- Born: 8 December 1960 São João do Araguaia, Pará, Brazil
- Died: 24 May 2011 (aged 50) Maçaranduba, near Nova Ipixuna, Pará, Brazil
- Cause of death: Gunshot wounds
- Occupation: Environmental activist
- Years active: 1986–2011
- Organization: Praialta Piranheira Agro-Extractive Settlement Project
- Spouse: José Cláudio da Silva (married 1986)
- Children: 5

= Maria do Espírito Santo =

Brazilian environmental activist (1960–2011)

Maria do Espírito Santo da Silva (8 December 1960 – 24 May 2011) was a Brazilian farmer, environmentalist and trade unionist. She was known for her land defence, alongside her husband, José Cláudio da Silva, of the Praialta Piranheira nature reserve within the Amazon rainforest, as well as her campaigning for agrarian reform in southeastern Pará.

== Biography ==
Do Espírito Santo was born and raised in São João do Araguaia in Pará, the daughter of migrants from Maranhão. She grew up in a nut grove crossed by the Ubá river; her parents made a living collecting nuts. She married and had five children; her husband was abusive and they later separated. She met da Silva in 1986 while she was a poll worker at a polling station he was voting at; they subsequently married and moved to Nova Ipixuna.
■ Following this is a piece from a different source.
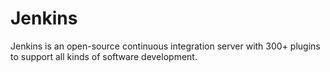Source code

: # Jenkins
Jenkins is an open-source continuous integration server with 300+ plugins to support all kinds of software development.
While living in Nova Ipixuna, do Espírito Santo and da Silva resided in the Praialta Piranheira Agro-Extractive Settlement Project. They collected nuts and were members of the agroforestry group Projeto Agro-Extractivista. They campaigned against illegal logging and timber trafficking, as well as charcoal production and cattle ranching, in the area for 24 years.

On 24 May 2011, do Espírito Santo was shot and killed alongside her husband in an ambush in Maçaranduba 2, within the Praialta Piranheira nature reserve, close to their home in Nova Ipixuna, Pará. Prior to their deaths, da Silva had reported receiving death threats from loggers and cattle ranchers, which had been shared with the police. National and international media outlets, including Diário do Pará and The Guardian, reported that do Espírito Santo and da Silva had been refused protection from local authorities. Their murders were compared to the killings of Chico Mendes in 1988 and Dorothy Stang in 2005.

On 4 April, Lindonjonson Silva Rocha and Alberto Lopes do Nascimiento were sentenced to 42 and 45 years respectively for the murders of do Espírito Santo and da Silva; their trial had begun the previous day at a court in Marabá. A third defendant, local landowner José Rodrigues Moreira, was released after the police were unable to establish a link between him and the shooting, despite it being reported that he had ordered the killings. A subsequent retrial and arrest warrant was annulled in 2014 by a court in Belém.

== Recognition ==
In 2011, do Espírito Santo and da Silva were posthumously honoured with the Forest Hero Award from the United Nations' Forum on Forests Secretariat.